- _Stated goal_
Reproduce the data word for word, from its first line up to and including the line that contains "part. Background 0.0527".

- _Records shown_
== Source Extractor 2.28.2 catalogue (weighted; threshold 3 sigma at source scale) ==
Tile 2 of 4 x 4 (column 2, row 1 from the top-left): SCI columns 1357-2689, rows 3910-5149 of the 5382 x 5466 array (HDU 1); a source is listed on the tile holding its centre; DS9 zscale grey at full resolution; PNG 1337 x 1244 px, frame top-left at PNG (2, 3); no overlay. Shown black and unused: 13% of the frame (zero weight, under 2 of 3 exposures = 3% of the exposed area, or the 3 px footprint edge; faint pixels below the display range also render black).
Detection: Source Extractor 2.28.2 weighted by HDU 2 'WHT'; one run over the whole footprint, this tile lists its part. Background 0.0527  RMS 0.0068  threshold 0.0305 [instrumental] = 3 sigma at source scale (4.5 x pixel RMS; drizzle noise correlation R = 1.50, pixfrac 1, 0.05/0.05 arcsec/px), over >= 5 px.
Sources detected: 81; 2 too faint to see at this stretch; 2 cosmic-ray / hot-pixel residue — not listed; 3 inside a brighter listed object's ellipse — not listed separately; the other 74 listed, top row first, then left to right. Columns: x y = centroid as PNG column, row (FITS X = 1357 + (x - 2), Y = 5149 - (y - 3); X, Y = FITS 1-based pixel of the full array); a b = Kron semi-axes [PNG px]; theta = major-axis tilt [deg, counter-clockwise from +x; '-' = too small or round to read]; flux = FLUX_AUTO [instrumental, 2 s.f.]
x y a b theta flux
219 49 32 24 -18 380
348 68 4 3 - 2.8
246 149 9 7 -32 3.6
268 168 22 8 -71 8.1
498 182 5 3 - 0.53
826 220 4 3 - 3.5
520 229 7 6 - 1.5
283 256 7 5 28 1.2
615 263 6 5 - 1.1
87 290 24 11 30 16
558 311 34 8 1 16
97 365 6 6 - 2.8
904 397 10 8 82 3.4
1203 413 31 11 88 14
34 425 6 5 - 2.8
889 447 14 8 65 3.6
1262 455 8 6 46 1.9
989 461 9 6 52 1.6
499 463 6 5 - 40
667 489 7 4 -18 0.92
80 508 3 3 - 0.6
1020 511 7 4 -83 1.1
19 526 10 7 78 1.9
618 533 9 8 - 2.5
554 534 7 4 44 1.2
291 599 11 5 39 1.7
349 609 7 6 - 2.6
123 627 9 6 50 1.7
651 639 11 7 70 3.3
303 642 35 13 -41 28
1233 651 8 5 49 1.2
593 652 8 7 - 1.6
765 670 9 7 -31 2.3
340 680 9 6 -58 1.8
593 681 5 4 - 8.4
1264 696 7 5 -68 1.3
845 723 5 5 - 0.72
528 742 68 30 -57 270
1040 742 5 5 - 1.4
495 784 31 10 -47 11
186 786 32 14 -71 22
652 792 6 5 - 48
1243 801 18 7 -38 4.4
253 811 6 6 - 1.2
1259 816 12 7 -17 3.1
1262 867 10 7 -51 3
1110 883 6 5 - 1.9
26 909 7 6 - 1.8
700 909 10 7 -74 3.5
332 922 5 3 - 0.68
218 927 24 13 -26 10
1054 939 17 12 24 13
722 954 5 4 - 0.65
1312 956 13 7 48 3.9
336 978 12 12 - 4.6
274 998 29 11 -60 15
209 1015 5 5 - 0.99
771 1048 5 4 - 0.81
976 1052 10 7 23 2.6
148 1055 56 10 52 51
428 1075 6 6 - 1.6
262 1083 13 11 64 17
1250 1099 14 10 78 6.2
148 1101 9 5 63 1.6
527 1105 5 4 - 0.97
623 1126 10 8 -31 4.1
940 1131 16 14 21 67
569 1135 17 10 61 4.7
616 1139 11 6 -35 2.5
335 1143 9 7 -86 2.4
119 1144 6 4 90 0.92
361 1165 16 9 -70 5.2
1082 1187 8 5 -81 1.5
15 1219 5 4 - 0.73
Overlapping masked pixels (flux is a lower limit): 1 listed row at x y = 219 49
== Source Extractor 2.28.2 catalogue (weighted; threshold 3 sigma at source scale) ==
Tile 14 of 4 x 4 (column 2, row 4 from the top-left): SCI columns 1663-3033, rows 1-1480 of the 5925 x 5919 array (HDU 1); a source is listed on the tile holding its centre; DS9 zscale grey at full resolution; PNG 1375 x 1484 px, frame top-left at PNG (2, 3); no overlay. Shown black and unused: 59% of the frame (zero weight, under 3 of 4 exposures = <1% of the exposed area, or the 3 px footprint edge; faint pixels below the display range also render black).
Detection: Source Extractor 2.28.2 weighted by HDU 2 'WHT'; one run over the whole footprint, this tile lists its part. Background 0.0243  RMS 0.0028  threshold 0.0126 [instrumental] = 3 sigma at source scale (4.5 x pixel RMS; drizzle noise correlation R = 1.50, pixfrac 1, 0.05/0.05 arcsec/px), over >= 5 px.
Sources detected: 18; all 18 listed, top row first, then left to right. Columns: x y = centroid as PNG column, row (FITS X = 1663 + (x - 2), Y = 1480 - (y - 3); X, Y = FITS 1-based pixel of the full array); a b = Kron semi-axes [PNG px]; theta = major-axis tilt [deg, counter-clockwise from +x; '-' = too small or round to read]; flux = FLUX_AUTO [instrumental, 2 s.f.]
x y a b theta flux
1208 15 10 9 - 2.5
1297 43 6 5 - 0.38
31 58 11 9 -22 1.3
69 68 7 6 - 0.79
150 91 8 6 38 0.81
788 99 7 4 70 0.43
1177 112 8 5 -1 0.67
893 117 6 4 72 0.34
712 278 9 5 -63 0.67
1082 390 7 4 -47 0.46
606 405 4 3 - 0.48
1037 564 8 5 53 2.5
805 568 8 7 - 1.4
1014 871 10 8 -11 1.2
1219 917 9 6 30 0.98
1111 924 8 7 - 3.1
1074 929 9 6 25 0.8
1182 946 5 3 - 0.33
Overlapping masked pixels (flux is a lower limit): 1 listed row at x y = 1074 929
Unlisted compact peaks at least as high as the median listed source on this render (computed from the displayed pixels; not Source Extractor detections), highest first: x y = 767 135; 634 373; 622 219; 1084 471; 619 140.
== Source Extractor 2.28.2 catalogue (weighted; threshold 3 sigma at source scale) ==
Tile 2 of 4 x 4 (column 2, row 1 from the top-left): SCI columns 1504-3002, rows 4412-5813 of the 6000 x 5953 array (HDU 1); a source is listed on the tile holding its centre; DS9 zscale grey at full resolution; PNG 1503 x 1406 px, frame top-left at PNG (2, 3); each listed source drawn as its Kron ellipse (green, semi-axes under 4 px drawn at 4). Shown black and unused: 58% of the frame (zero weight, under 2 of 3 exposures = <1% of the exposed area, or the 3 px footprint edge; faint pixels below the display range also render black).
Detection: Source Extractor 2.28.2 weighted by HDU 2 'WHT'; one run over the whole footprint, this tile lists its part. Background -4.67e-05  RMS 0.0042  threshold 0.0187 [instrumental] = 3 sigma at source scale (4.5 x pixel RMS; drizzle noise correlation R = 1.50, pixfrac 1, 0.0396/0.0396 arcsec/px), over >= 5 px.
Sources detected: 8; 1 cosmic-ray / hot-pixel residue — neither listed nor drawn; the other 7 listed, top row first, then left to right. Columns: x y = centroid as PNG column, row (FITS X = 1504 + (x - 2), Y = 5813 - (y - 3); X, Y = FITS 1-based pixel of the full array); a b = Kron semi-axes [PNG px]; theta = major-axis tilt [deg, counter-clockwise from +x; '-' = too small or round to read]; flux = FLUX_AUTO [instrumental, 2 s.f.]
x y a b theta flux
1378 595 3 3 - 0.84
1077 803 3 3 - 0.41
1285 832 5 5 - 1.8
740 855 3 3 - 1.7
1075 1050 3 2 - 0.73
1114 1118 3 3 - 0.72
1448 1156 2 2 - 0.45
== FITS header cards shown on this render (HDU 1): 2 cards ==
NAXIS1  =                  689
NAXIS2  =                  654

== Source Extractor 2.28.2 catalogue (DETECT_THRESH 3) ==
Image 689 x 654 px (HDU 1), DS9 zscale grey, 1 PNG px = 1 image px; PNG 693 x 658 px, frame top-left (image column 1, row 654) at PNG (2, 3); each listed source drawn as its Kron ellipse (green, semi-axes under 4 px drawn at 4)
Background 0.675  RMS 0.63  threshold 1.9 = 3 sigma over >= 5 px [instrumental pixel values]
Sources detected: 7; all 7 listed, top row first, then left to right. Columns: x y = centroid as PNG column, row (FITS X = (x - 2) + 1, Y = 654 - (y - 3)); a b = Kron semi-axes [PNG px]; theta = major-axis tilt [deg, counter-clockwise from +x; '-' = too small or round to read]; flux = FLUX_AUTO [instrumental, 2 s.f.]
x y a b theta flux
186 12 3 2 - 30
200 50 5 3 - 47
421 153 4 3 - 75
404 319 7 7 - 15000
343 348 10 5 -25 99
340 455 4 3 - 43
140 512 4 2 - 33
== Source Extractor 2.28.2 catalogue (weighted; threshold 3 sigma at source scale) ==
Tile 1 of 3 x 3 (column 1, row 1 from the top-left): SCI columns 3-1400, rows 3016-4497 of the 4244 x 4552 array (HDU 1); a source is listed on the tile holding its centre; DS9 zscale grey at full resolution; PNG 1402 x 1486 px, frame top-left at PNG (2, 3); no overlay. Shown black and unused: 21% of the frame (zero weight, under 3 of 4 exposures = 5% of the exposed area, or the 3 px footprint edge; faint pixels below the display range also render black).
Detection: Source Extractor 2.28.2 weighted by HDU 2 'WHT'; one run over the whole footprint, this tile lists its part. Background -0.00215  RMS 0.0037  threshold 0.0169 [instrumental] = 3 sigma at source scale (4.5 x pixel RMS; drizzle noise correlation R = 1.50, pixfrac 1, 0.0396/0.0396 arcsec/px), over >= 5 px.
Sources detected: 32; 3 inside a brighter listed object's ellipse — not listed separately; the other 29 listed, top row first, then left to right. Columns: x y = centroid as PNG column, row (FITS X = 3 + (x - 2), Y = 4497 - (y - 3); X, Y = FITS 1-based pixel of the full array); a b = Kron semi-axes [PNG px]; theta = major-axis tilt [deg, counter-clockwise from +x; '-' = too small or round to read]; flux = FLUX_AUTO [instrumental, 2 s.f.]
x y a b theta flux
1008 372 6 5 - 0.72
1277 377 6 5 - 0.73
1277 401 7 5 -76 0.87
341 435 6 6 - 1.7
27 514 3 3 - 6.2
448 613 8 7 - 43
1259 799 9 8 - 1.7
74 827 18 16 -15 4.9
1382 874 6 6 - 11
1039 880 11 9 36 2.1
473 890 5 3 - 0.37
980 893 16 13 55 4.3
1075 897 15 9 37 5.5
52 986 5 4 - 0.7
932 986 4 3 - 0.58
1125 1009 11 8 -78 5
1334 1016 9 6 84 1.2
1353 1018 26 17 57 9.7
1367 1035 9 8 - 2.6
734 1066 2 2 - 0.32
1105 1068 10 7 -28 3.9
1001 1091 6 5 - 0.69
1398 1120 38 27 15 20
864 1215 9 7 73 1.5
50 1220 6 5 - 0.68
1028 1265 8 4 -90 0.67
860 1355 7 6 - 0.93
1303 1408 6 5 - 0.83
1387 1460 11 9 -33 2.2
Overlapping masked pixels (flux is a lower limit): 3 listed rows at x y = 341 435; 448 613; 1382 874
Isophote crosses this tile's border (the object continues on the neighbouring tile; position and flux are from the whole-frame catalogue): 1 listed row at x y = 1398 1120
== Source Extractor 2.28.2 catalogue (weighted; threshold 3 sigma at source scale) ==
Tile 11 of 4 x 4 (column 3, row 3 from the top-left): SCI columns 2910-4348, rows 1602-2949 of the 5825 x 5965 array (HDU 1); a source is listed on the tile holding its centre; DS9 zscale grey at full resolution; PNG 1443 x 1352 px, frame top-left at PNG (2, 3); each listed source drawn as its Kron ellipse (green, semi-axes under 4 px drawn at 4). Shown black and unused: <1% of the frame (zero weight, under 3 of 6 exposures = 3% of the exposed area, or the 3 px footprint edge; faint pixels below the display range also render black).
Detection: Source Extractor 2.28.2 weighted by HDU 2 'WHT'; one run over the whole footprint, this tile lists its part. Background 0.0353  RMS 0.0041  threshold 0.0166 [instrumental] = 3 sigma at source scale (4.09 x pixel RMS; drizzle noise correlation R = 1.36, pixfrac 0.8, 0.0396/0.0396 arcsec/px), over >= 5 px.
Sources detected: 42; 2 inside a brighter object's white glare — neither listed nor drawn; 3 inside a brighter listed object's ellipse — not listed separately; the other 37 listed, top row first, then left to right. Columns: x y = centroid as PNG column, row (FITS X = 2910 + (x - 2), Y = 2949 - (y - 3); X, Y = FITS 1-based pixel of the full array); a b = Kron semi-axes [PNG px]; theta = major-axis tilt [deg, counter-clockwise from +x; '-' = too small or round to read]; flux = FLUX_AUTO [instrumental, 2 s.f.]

- _Task solution_
== Source Extractor 2.28.2 catalogue (weighted; threshold 3 sigma at source scale) ==
Tile 2 of 4 x 4 (column 2, row 1 from the top-left): SCI columns 1357-2689, rows 3910-5149 of the 5382 x 5466 array (HDU 1); a source is listed on the tile holding its centre; DS9 zscale grey at full resolution; PNG 1337 x 1244 px, frame top-left at PNG (2, 3); no overlay. Shown black and unused: 13% of the frame (zero weight, under 2 of 3 exposures = 3% of the exposed area, or the 3 px footprint edge; faint pixels below the display range also render black).
Detection: Source Extractor 2.28.2 weighted by HDU 2 'WHT'; one run over the whole footprint, this tile lists its part. Background 0.0527  RMS 0.0068  threshold 0.0305 [instrumental] = 3 sigma at source scale (4.5 x pixel RMS; drizzle noise correlation R = 1.50, pixfrac 1, 0.05/0.05 arcsec/px), over >= 5 px.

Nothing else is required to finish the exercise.